Der Transferpreis der TH OWL, den Professor Dr. Josef Löffl für sein Engagement im Austausch zwischen Hochschule, Wirtschaft und Gesellschaft erhielt, ist ein weiteres Beispiel für die hervorragende Zusammenarbeit. Projekte wie „Anno 1578“ in Lemgo, ein offener Raum für Begegnung und Lernen, zeigen, wie wichtig es ist, Brücken zu bauen. Innovative Studiengänge wie „Digital Management Solutions“ sind nicht nur ein Schritt in die richtige Richtung, sondern auch ein Signal an die Studierenden: Hier wird Zukunft gestaltet!

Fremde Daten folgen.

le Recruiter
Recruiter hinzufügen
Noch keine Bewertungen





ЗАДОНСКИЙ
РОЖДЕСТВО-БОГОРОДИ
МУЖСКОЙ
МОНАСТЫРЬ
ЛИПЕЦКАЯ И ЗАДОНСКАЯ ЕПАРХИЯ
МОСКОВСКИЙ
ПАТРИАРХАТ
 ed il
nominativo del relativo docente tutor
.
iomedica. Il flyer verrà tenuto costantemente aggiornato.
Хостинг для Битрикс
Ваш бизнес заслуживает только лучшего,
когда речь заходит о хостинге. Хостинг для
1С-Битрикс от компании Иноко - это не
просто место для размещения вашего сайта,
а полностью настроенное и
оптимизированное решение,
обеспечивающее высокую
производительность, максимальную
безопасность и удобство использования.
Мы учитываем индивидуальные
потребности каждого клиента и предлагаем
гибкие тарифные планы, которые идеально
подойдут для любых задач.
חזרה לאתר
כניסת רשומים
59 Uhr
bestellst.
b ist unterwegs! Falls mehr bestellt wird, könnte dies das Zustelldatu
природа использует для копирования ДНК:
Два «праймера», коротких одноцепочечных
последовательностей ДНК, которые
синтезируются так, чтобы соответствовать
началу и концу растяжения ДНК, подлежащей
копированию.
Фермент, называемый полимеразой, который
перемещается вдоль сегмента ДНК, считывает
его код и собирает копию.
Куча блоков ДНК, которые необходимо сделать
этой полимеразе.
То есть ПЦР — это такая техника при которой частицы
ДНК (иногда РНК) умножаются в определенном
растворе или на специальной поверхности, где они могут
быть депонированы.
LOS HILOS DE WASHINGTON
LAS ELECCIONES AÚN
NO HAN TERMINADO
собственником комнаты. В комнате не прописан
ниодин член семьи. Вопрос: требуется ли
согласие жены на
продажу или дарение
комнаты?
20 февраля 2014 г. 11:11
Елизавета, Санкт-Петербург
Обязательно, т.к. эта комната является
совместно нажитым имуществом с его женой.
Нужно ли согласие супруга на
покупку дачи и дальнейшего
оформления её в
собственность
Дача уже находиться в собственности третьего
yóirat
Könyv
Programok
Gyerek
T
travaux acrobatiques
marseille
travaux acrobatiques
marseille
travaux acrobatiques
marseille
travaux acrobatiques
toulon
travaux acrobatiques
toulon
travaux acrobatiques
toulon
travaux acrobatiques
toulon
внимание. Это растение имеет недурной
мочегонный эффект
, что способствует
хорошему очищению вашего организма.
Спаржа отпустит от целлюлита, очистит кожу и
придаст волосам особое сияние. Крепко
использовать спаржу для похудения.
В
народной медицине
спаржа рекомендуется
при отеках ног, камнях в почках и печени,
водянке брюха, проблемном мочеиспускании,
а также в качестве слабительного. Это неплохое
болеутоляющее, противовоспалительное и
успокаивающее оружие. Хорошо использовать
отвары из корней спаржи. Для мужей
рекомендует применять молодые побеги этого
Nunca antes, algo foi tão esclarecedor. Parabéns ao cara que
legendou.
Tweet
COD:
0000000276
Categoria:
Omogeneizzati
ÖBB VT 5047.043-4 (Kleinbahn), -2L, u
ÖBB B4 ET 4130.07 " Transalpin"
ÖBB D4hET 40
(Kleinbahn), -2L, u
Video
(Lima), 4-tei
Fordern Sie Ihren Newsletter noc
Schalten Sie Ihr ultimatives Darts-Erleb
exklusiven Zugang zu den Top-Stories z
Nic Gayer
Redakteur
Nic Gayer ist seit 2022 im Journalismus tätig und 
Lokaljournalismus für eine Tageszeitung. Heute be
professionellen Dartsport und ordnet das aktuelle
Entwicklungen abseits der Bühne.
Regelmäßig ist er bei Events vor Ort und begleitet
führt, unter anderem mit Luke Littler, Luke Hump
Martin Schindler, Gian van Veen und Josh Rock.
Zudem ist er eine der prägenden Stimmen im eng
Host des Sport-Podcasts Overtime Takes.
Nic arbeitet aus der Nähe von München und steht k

Es war ein Tag voller Inspiration und Austausch in Detmold, und die Anwesenden gingen mit einem Gefühl der Zuversicht nach Hause. Die Herausforderungen sind groß, aber mit Mut, Zusammenarbeit und innovativen Ansätzen wird die Region Lippe und OWL auf dem Weg in eine erfolgreiche Zukunft sicher nicht zurückbleiben.